Interview with Cardinal Pierre Yet
VATICAN CITY, SEPT. 6 (ZENIT.org). - Cardinal Pierre Eyt, archbishop of Bordeaux and president of the French bishops' Commission on Doctrine, wrote the introduction to "Dominus Iesus," the declaration of the Congregation for the Doctrine of the Faith on the "salvific uniqueness and universality of Jesus Christ and the Church." It is a document centered on Christ and the mystery of the incarnation, which the Jubilee celebrates.
-- ZENIT: What role did you play in the drafting of "Dominus Iesus"?
-- Cardinal Eyt: The document is the fruit of collective work. I contributed to its drafting long-distance, by identifying certain questions, certain sensibilities. I did not, however, see the text until it was in its final form.
-- ZENIT: To some people the document might seem an about-face, a putting the brakes on interreligious dialogue and ecumenism. What are the pastoral questions that motivated this theological work?

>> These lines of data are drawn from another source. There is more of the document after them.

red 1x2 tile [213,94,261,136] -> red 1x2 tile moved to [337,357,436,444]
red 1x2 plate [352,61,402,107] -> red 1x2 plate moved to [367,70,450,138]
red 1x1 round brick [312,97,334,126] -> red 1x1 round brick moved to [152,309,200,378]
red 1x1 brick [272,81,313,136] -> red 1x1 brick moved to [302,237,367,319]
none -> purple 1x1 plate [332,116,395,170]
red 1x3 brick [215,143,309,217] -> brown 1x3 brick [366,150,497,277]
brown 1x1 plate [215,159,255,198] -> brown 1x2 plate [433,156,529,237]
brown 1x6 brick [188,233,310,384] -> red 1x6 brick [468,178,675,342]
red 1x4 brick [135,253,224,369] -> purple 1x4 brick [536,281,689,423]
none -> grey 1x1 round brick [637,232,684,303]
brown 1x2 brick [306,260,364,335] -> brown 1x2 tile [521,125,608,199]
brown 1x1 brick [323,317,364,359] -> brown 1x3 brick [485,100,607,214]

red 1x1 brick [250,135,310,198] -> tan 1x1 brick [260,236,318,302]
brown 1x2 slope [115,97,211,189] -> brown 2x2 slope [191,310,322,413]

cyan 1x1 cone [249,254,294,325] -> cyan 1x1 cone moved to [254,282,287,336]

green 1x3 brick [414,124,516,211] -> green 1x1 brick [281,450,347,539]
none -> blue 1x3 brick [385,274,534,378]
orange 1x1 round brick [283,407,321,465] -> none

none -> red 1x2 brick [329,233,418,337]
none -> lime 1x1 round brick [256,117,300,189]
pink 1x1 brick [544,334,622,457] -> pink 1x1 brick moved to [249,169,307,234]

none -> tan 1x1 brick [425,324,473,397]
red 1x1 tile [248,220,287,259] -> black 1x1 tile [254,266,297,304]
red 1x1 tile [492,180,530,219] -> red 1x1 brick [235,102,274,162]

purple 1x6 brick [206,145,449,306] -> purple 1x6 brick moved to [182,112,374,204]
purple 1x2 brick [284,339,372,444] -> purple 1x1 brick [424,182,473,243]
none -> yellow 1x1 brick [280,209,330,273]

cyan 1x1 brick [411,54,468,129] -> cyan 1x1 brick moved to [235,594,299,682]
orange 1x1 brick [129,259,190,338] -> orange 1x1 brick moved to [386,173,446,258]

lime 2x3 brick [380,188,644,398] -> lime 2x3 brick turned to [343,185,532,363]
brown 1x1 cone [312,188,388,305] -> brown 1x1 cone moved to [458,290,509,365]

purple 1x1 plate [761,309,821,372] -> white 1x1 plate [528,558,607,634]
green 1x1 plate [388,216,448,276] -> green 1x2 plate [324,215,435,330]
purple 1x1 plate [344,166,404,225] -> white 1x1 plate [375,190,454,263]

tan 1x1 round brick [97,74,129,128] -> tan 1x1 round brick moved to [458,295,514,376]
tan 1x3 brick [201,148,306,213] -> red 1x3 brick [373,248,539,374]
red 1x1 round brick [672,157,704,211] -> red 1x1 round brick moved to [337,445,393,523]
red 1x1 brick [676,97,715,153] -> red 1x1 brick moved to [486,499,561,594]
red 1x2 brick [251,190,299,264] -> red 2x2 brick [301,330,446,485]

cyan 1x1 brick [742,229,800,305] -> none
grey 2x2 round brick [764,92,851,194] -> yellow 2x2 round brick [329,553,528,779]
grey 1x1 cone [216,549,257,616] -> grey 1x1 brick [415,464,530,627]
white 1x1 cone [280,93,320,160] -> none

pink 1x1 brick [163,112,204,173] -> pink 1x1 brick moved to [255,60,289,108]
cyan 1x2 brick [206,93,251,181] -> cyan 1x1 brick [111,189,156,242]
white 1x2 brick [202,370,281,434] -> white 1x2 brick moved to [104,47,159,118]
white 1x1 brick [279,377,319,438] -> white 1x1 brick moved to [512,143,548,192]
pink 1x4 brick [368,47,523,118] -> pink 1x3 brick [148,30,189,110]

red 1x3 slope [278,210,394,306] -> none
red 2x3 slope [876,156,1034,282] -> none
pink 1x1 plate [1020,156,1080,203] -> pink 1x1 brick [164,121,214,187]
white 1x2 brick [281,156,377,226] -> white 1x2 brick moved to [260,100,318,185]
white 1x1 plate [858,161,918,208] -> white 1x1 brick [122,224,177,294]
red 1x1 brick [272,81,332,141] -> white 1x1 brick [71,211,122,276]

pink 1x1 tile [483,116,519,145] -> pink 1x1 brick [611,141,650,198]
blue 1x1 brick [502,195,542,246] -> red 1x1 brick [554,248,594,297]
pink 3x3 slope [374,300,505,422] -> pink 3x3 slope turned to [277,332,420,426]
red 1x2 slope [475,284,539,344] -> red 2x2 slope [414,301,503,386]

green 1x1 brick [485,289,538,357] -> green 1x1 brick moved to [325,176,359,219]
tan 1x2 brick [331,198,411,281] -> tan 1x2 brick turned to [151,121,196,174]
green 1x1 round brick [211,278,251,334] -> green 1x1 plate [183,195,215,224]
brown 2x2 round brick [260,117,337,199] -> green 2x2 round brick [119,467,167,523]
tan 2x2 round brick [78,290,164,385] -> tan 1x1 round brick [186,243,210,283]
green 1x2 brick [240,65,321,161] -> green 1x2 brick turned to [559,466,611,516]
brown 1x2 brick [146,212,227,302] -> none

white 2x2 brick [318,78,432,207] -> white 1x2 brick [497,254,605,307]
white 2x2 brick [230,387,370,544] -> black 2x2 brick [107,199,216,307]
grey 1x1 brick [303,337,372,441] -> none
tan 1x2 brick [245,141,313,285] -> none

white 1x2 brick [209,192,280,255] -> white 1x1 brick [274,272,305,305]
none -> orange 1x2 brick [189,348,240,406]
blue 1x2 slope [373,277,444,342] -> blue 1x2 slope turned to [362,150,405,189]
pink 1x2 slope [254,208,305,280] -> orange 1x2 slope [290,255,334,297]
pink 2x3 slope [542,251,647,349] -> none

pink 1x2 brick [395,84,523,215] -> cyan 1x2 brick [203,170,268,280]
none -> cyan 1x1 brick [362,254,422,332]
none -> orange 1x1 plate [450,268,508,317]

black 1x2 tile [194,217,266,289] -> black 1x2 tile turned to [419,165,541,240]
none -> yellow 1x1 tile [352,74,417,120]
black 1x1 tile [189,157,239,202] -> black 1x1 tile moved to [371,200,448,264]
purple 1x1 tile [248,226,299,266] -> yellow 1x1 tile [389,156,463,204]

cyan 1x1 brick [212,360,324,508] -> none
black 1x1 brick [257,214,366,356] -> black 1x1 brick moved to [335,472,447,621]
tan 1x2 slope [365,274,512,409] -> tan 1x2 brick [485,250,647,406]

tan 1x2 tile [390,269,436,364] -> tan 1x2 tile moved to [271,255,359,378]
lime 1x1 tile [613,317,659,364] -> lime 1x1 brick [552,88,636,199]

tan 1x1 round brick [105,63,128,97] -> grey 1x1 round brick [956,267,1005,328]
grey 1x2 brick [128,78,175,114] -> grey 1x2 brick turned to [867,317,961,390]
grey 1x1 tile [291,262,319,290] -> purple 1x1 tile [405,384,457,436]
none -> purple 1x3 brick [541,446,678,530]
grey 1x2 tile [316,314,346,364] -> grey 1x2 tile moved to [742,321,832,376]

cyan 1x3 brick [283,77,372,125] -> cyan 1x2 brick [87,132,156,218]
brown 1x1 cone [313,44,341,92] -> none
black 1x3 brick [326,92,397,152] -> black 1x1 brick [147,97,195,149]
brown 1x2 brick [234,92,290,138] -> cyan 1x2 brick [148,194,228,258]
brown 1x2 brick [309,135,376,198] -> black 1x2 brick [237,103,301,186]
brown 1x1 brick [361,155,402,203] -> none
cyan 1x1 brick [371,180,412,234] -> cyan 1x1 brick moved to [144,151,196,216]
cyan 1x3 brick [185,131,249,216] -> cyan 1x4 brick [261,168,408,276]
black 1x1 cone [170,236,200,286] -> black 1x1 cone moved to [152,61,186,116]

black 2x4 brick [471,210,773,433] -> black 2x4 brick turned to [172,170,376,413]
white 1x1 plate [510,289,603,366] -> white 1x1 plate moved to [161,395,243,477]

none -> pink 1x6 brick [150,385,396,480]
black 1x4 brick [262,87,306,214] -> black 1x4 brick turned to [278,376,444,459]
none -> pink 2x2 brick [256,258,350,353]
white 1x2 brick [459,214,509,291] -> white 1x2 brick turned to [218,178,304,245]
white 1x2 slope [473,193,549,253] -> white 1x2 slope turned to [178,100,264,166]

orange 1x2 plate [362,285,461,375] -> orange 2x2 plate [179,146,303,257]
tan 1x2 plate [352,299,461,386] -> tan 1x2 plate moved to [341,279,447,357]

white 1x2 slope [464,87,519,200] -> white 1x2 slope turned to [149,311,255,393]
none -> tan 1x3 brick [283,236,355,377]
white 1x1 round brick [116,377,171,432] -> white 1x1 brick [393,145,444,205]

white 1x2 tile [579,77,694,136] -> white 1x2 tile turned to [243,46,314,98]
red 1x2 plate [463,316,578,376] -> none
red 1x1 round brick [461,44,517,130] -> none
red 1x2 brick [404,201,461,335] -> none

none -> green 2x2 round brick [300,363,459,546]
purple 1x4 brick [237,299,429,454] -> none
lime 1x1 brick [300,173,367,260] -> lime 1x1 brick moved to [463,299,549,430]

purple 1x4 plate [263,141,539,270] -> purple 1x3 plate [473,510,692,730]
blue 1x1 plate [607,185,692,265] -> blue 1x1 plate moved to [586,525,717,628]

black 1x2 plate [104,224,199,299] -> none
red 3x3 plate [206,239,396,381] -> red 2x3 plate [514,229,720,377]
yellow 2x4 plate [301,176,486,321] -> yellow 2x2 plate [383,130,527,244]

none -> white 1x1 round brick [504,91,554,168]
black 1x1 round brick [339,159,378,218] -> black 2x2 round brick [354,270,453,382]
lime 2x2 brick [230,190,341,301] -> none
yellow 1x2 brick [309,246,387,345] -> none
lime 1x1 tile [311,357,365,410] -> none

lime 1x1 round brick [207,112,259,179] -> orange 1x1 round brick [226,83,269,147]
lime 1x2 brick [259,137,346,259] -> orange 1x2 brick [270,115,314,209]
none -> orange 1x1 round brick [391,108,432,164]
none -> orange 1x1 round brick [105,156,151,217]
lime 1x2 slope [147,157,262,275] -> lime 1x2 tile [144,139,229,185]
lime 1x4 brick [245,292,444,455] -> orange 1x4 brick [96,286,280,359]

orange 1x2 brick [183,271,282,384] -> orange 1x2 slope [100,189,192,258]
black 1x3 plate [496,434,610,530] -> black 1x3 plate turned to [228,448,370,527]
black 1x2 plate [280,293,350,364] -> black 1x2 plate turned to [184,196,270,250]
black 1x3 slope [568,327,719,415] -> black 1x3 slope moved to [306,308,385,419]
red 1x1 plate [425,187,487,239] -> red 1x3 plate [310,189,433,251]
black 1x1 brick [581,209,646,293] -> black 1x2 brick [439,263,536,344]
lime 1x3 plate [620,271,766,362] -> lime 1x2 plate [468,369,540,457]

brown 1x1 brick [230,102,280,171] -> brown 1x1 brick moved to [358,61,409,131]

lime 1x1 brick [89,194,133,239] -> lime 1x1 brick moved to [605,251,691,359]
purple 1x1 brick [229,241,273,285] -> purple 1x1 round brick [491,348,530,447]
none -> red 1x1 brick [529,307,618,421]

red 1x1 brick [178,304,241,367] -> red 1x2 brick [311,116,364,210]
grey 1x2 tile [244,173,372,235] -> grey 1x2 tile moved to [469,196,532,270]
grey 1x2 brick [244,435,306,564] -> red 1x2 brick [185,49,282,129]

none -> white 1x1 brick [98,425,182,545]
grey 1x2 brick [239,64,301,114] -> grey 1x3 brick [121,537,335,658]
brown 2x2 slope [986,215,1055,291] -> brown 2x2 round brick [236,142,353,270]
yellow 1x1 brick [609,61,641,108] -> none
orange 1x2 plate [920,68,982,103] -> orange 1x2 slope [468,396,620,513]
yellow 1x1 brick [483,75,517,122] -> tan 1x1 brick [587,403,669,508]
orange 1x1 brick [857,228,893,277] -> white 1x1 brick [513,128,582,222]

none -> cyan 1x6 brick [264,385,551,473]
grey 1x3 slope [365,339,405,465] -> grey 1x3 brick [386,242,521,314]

-- Cardinal Eyt: The document appreciates the social mobility of persons, groups, families - for example, the marriages between persons belonging to different religions. ? It is good that people belonging to different religions can travel the road together. The Church, however, wants that journey, made from the perspective of respect and understanding, to be founded on the essential gifts of the faith, in keeping with the Bible, Tradition, the teaching of the Church. But this concern is not always present. What motivated the text is the concern that the dialogue with persons, with groups of other religions, be founded on what is essential in our faith.
-- ZENIT: What, then, are the remedies? More formation, adult catechesis, more widespread biblical teaching?
-- Cardinal Eyt: There are, at the level of formation and information, many helpful elements. However, what matters above all is the spiritual element: attachment to the person of the Lord Jesus, who is the all of our existence, and of the world's existence. Even if there is need for formation and information, there is the essential perspective: attachment to Christ, the conviction of faith, in a way that is oriented to the person of Jesus, recognized just as he presents himself: the Way, the Truth and the Life. Not as "a" way among others, but as the unique Way.